### [What this task involves]
How many lines in the entries contain the string "pendingTasks"? Reply with the number alone.

### [Exercise material]

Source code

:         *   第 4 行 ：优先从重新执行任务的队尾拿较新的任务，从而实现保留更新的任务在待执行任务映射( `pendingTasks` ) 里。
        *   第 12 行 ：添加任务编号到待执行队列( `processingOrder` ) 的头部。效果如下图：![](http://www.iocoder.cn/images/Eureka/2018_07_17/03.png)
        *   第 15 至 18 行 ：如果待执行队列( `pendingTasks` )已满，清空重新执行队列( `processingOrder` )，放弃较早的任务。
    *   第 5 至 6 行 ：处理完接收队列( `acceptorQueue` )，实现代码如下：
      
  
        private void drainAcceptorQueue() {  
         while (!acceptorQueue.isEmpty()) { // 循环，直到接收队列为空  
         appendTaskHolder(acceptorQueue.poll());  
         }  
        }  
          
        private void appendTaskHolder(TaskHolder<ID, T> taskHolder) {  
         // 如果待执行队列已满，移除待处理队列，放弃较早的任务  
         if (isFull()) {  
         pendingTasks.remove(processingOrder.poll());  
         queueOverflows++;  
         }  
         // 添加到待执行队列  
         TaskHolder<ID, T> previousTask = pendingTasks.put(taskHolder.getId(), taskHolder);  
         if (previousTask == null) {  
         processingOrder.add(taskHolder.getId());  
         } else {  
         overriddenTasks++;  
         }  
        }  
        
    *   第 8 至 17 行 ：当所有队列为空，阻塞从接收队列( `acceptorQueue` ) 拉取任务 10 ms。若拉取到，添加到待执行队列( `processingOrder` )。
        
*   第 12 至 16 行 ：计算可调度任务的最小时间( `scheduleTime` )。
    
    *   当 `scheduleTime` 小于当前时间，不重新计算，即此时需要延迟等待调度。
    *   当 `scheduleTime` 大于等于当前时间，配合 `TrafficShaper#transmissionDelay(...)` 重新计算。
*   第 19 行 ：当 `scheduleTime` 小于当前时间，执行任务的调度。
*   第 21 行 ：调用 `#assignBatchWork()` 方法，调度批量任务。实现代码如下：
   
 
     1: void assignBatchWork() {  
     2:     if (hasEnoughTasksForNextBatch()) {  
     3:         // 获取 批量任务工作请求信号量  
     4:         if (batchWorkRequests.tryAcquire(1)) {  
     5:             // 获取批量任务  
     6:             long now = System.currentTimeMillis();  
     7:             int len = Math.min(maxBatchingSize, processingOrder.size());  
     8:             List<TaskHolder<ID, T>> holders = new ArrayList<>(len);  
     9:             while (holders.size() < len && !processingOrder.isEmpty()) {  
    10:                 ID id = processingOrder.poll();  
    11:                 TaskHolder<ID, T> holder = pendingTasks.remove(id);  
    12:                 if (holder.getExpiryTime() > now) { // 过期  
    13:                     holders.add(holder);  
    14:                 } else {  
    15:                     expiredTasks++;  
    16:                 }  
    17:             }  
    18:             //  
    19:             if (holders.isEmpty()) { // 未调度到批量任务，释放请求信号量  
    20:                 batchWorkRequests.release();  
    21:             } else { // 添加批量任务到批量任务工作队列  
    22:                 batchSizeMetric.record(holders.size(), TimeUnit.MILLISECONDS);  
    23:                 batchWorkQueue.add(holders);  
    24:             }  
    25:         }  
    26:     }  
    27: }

### [Answer box]
5